▶ Directive:
Using the paint transfer text below, please explain in one to three sentences why too high an atomizing air pressure lowers the transfer rate of an air-based spray gun.

▶ Text section:

═══

Some major paint atomizer transfer rates range from small to large: ordinary air spray guns, electrostatic air spray guns, rotary bell.
Static electricity is the second most important factor affecting the transfer rate of paint. The difference between static electricity and static electricity volume is very obvious during construction. When spraying with electrostatic spraying equipment, the coating particles are charged to let the coating to adsorb on workpiece. Therefore, it is necessary to quickly transfer the charged particles to workpiece to maintain the voltage difference between workpiece and spray gun. To ensure the spatial electric field strength between the two is critical to the paint transfer rate. This adds another factor, that is, the grounding state of workpiece directly affects the coating transfer rate.
This factor is especially noticeable when spraying workpieces that are not conductive, such as plastic bumpers. Tests have shown that when using ROBOBEL spray paint, the transfer rate of general grounding and good grounding products differs by 10% to 20%. For example, the measured transfer rate of the ROBBEL625 SVW2000 sill strip that is grounded by metal clips is about 70%, and only about 50% when the grounding is poor. For air based spray gun, the atomizing air pressure has a greater influence on transfer rate. If the atomizing pressure is too large, the bounced air flow will increase after sprayed onto workpiece, preventing the subsequent small paint particles from reaching the sprayed surface, resulting in a decrease in transfer rate. .
3) Solid content. The solid content parameter usually has two kinds of volume percentage and mass percentage, and the volume percentage is used when calculating the film thickness. In the painting construction, the instability caused by the change of this factor is often neglected. Due to the precise control of other factors in the robot spraying, the influence of this factor is more prominent than in the manual spraying. The following factors may cause instability in solids content of coating during construction:
a- Change in solid content of different batches of paint.

═══

▶ Records:

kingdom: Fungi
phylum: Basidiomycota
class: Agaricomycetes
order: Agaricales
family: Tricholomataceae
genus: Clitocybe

═══

▶ Correct result:
When the atomizing pressure is too large, more air flow bounces back after the paint hits the workpiece. That bounced air flow keeps the following small paint particles from reaching the sprayed surface, so the transfer rate decreases.